Start of PROVIDED RECORDS
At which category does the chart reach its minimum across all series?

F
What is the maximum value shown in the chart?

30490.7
End of PROVIDED RECORDS
Start of PROVIDED RECORDS
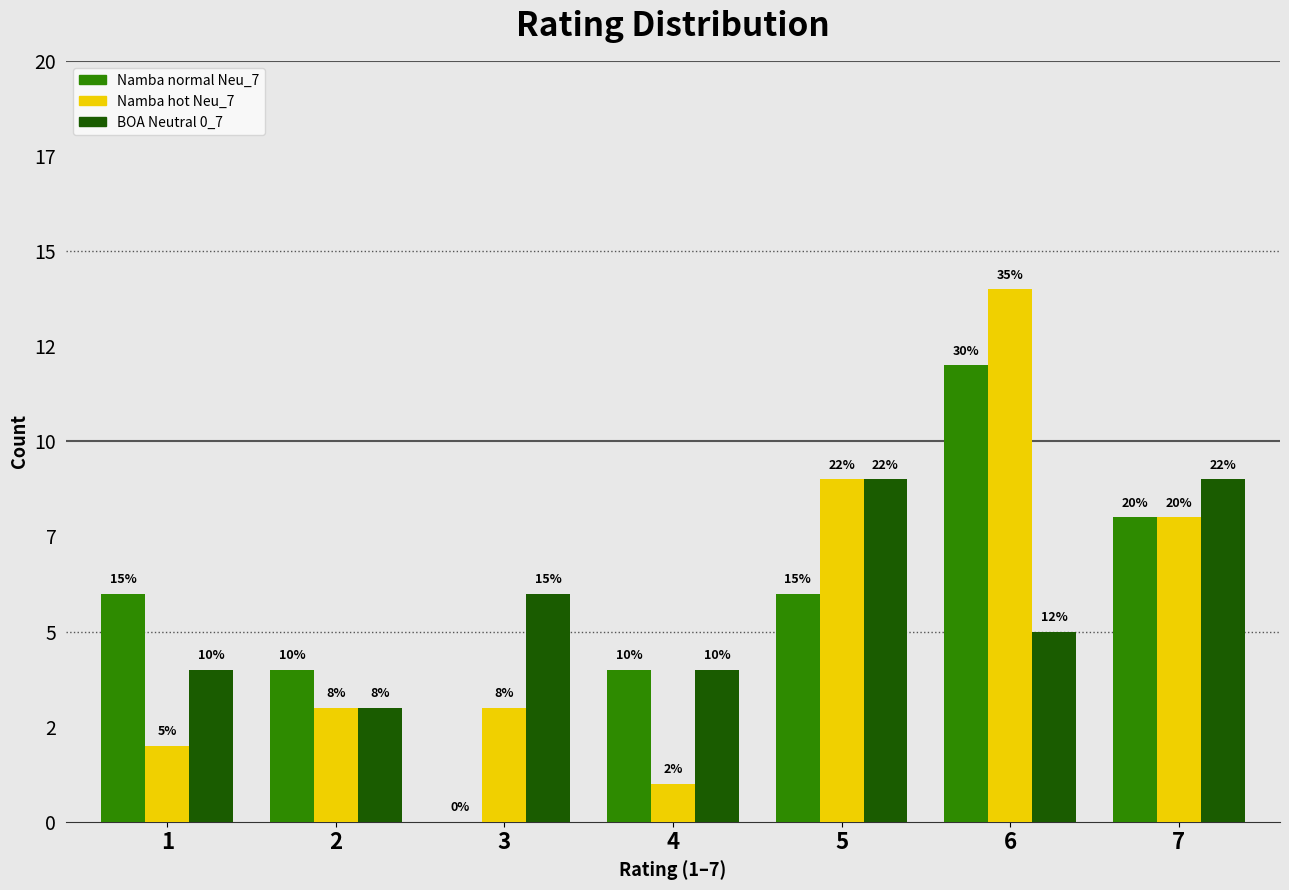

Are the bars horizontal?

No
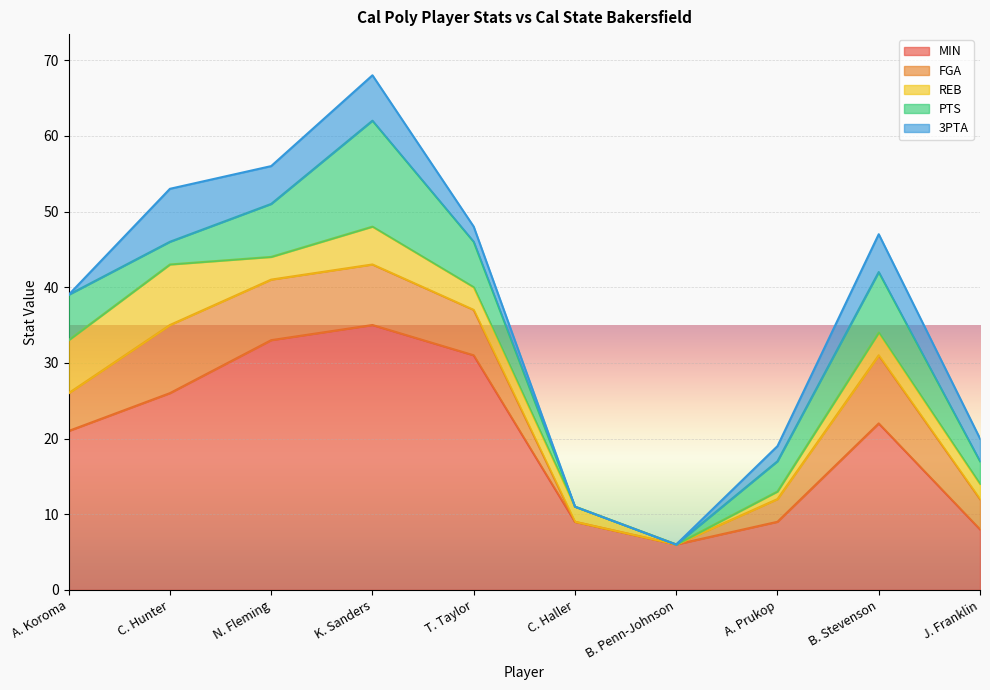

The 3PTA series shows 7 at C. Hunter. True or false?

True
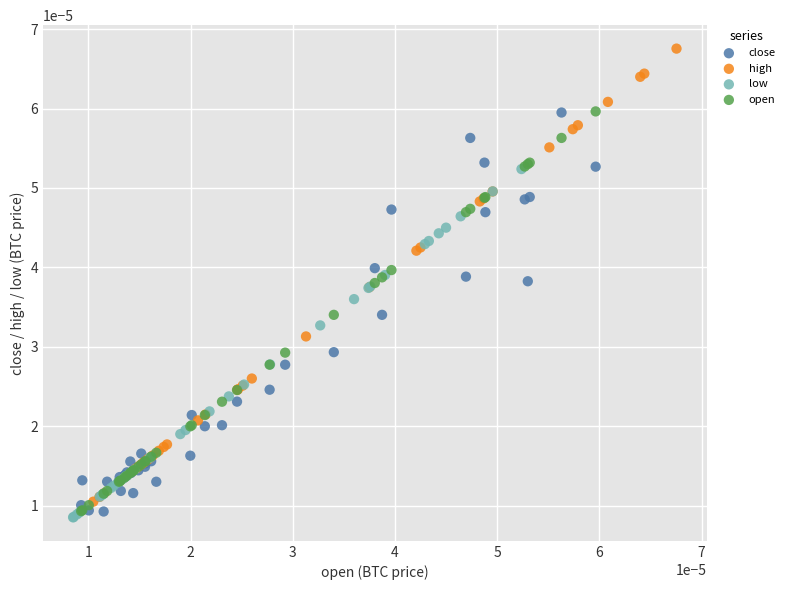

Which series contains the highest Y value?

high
End of PROVIDED RECORDS
**TASK REQUIREMENTS:**
Pull out every line of the records above that contains the string "value". Case counts.

**RESPONSE TO THIS TASK:**
What is the maximum value shown in the chart?
Which series contains the highest Y value?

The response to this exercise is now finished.